**ТЕКСТ УПРАЖНЕНИЯ:**
______________________________
ВОСХОЖДЕНИЕ К ПРОЗЕ. Лермонтов

Лермонтов всю жизнь старался писать прозу, но в его время русской прозы, по сути дела, не было. По крайней мере – в современном понимании этого термина, и, может быть, с Лермонтова эта новая русская проза и началась.

В системе представлений об искусстве и жизни, господствовавшей в ту эпоху, поэзия занимала высшее и практически единственное высокое место. Подобно тому, как древние греки считали прозу выродившейся поэзией, российский пишущий человек начала XIX столетия полагал странным изъясняться на бумаге не стихами. И Лермонтов, ничуть не обладая гармоническим складом ума и души, шел по проторенному пути, составляя слова в ровные столбцы стройного размера с безошибочными и звучными рифмами.

Однако особенности его судьбы и его гения были таковы, что Лермонтов преждевременно обрел разорванное, хаотическое сознание человека нового мира – мира будущих десятилетий и веков. Это сознание уже с самых первых лет сочинительства входило в конфликт с послушно принятой стихотворной гармонией.

Лермонтов в стихи не помещался.

На это он жаловался уже в 16 лет: «Мысль сильна, когда размером слов не стеснена». Мысль требовала уродливо длинной, или наоборот – неблагозвучно короткой фразы. Когда же ее укладывали в правильную стихотворную строку, мысль блекла, терялась, исчезала.

Такого противоречия формы и содержания практически не знал Пушкин. Четыре пятых его стихов написаны красивым и испытанным ямбом, равно служившим и тонкости анализа, и глубине откровений, и изяществу остроумия.
______________________________
**ФРАГМЕНТЫ МАТЕРИАЛА:**
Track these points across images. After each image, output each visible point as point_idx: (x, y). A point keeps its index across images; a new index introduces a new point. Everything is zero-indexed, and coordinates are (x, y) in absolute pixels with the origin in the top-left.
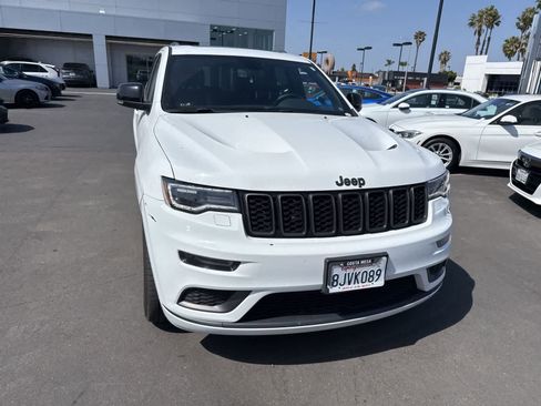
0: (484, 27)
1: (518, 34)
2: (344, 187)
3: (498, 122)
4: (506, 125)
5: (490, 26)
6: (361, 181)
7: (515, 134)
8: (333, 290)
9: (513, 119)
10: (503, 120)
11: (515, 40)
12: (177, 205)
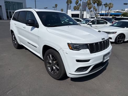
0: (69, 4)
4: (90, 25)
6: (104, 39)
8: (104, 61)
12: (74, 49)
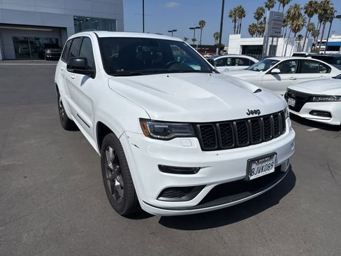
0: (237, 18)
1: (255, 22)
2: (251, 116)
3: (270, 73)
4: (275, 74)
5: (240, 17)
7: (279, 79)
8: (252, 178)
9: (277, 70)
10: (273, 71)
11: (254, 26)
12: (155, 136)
______________________________
**УСЛОВИЯ ЗАДАНИЙ:**
1. Ответьте на вопросы по тексту о Лермонтове.
(а) Сколько лет было Лермонтову, когда он жаловался, что мысль сильна, лишь если не стеснена размером слов?
(б) Чем, согласно тексту, древние греки считали прозу?
(в) Каким размером написаны четыре пятых стихов Пушкина?
2. Выпишите из текста о Лермонтове без изменений отрывок от слов «Лермонтов в стихи» до слов «блекла, терялась, исчезала.» включительно.
Материал для выполнения заданий не понадобится.

**ОТВЕТЫ К ЗАДАНИЯМ:**
1.
(а) 16 лет.
(б) Выродившейся поэзией.
(в) Красивым и испытанным ямбом.

2.
Лермонтов в стихи не помещался.

На это он жаловался уже в 16 лет: «Мысль сильна, когда размером слов не стеснена». Мысль требовала уродливо длинной, или наоборот – неблагозвучно короткой фразы. Когда же ее укладывали в правильную стихотворную строку, мысль блекла, терялась, исчезала.